Secara spontan penulis langsung menyambar pertanyaan itu dengan jawaban, “Kami Muslim Ahmadiyah menyakini bahwa yang disalib menurut Al-Quran itu Yesus as putra Maryam.”.
Sus Gera tertegun. Beliau seperti tak percaya mendengar jawaban ini karena mendapatkan sebuah persamaan keyakinan bahwa yang disalib itu Yesus as.
Begitulah awal perkenalan dengan suster-suster jalan Ambon Bandung, yang kemudian saling berbalas kunjungan. Sus Gera dan saudara rohaninya hadir beberaps kali di hari Idul Fitri, mereka pun mengikuti prosesi salat Id dengan khidmat sampai dengan selesai.
Pada “Open House” Natal tahun berikutnya 2016 penulis berkesempatan hadir kembali atas undangan Kesusteraan jalan Ambon. Sus Gera mengajak yang hadir pada saat itu untuk bernyanyi bersama lagu-lagu rohani Katolik diiringi gitar oleh seorang suster. Hadirin dibagikan buku saku lagu-lagu rohani yang sudah diberi tanda untuk dinyanyikan.

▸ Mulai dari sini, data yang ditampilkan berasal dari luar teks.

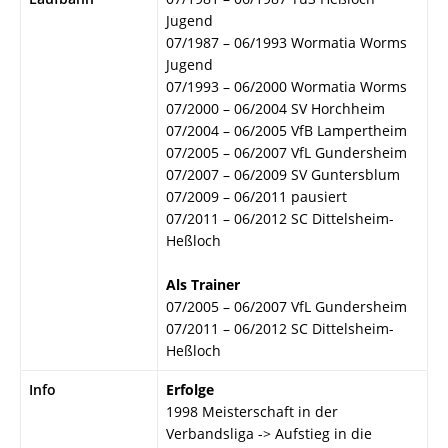
Jugend
07/1987 – 06/1993 Wormatia Worms
Jugend
07/1993 – 06/2000 Wormatia Worms
07/2000 – 06/2004 SV Horchheim
07/2004 – 06/2005 VfB Lampertheim
07/2005 – 06/2007 VfL Gundersheim
07/2007 – 06/2009 SV Guntersblum
07/2009 – 06/2011 pausiert
07/2011 – 06/2012 SC Dittelsheim-
Heßloch
Als Trainer
07/2005 – 06/2007 VfL Gundersheim
07/2011 – 06/2012 SC Dittelsheim-
Heßloch
Info
Erfolge
1998 Meisterschaft in der
Verbandsliga -> Aufstieg in die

Lagu-lagu yang dinyanyikan bersama hadirin yang non Katolik tidak ada satu pun lagu yang ada kata-kata “Tuhan Yesus”. Padahal waktu penulis meneliti kembali lagu-lagu lainnya, banyak yang menggunakan kata “Tuhan Yesus”, tapi tidak dipilihkan untuk dinyanyikan bersama. Begitulah cara suster-suster menghormati kami yang hadir tidak menjebak keyakinan yang paling krusial perbedaannya.

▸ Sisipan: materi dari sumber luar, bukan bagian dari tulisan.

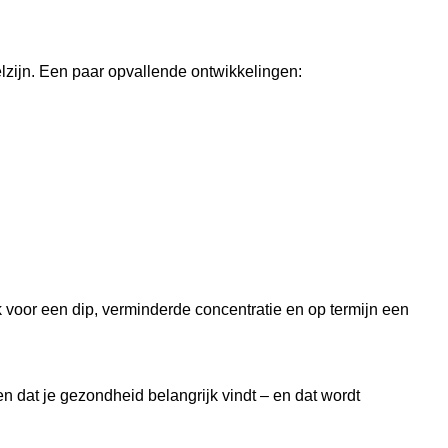
lzijn. Een paar opvallende ontwikkelingen:
 voor een dip, verminderde concentratie en op termijn een
en dat je gezondheid belangrijk vindt – en dat wordt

Pada kesemparan lain, beberapa kali Sus Gera mengajak saudara rohaninya dari Amerika Serikat, Kanada, suster-suster China bahkan terakhir dari India dan Uganda yang ingin mengetahui tentang Islam. Suster Gera mengajak mereka datang ke Masjid Mubarak Bandung. Penulis sangat ingin tahu alasan menjadikan Masjid Ahmadiyah sebagai rujukan belajar Islam. Sus Gera mengatakan, “Saya nyaman dengan orang-orang Ahmadiyah.” Jawaban singkat namun sangat mendamaikan.
Persamaan akidah, presepi dan pendapat adalah hal yang paling menyenangkan. Tapi, apakah persamaan itu akan selalu kita dapatkan? Bahkan kita yang lahir dari orang tua yang sama pun mempunyai saudara kandung yang berlainan tabiat, walau dididik dengan cara yang sama.

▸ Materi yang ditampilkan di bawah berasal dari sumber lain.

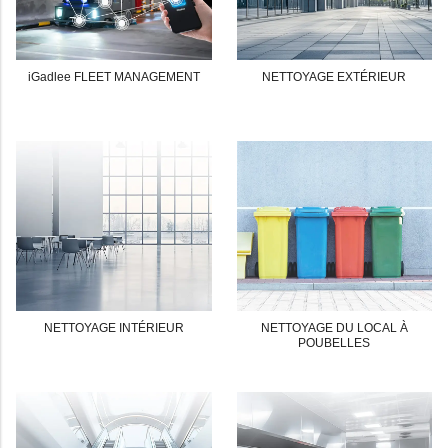
iGadlee FLEET MANAGEMENT
NETTOYAGE EXTÉRIEUR
NETTOYAGE INTÉRIEUR
NETTOYAGE DU LOCAL À
POUBELLES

Perbedaan adalah anugerah. Ketika orang di sekitar kita meributkan nilai dari sebuah kepantasan atas sebuah pilihan, sebenarnya kita patut bersyukur karena tidak semua orang mampu menerima sebuah perbedaan. Pernah dengar ‘beda itu indah?’ Ya, begitulah sebenarnya esensi dari sebuah perbedaan, yaitu adanya keindahan. Keindahan toleransi, keindahan pemikiran, dan keindahan sudut pandang.